Ash Wednesday begins the season of Lent in the church, a time when Christians prepare for Easter by observing a period of fasting, repentance (turning away from sin and towards God), moderation and spiritual discipline. Ash Wednesday emphasizes two major themes: our sinfulness/brokenness before God and our human mortality, which have both been forever defeated through the life, death, and resurrection of Jesus Christ. On this day, ashes are imposed on our foreheads with the sign of the cross. Ashes are an ancient symbol. In the book of Genesis, we read that God formed human beings out of the dust of the earth (Genesis 2:7). After Adam and Eve are expelled from the Garden of Eden, they are told by God, “you are dust, and to dust you shall return” (Genesis 3:19). The Hebrew word translated “dust” is occasionally translated “ashes” elsewhere. Throughout Scripture, ashes are part of rituals when people seek forgiveness and mourn their sin. So, through the imposition of ashes on this first day of Lent, we come before our God recognizing our humanity, repenting of our sin, and remembering who we are and who we can be in Jesus Christ.
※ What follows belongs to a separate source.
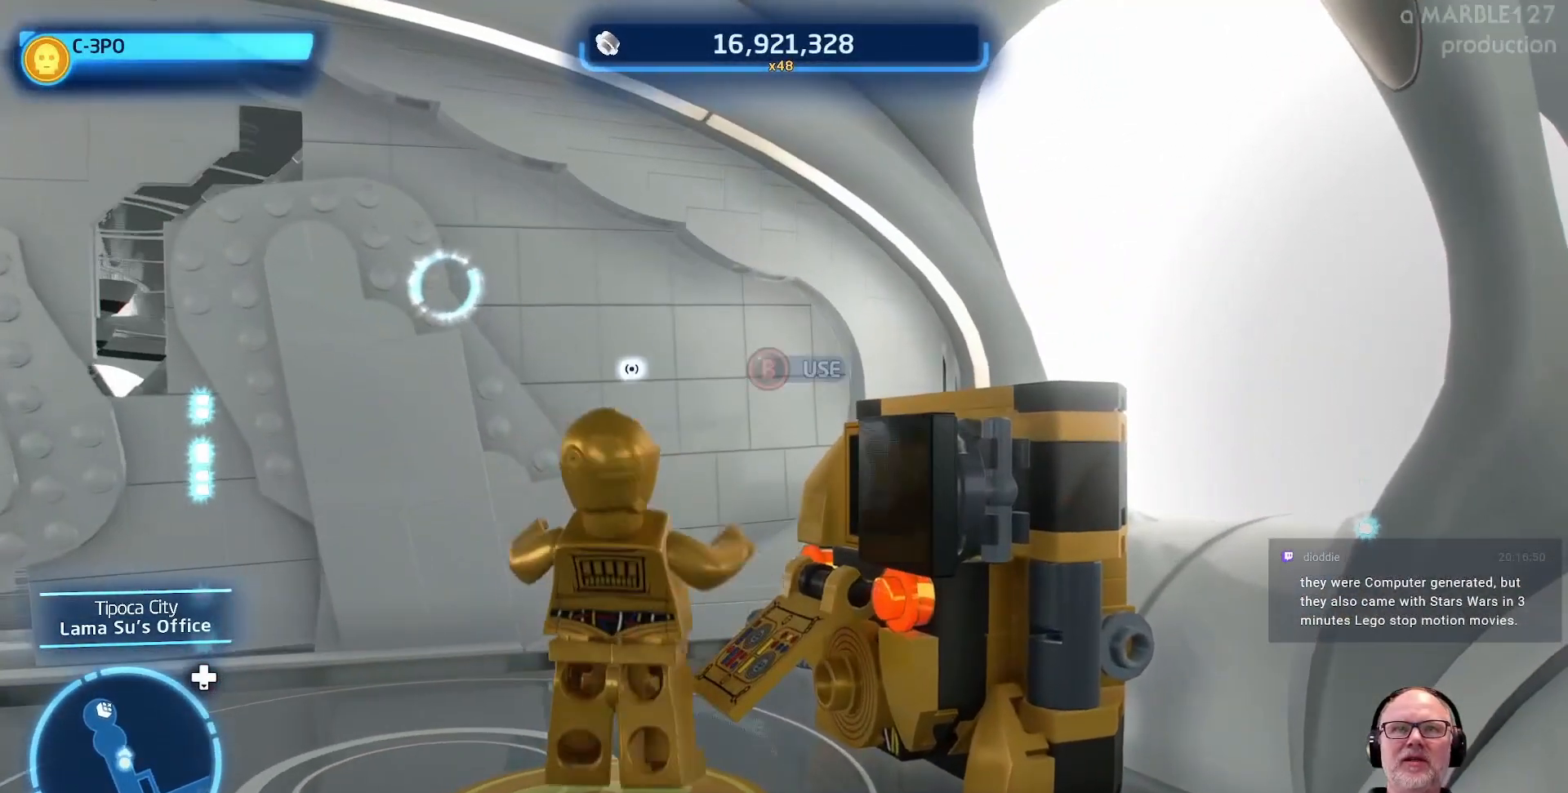
{"dt_ms": 500, "buttons": [], "left_stick": "center", "right_stick": "center", "events": []}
Today, those celebrating Ash Wednesday with us at St. Pete First will receive a black stone. This stone will serve as a reminder to you during this Lenten season of your brokenness, mortality, and desperate need of a Savior. It’s a reminder that darkness once ruled over us. Take this stone with you. Put it in a place where you frequently visit, perhaps your car or kitchen or bedside table so that you can be reminded daily about the significance of Lent. While we wrestle with and contemplate our broken humanity, may we also be filled with hope, for we know that, “there is therefore now no condemnation for those who are in Christ Jesus” (Romans 8:1 ESV).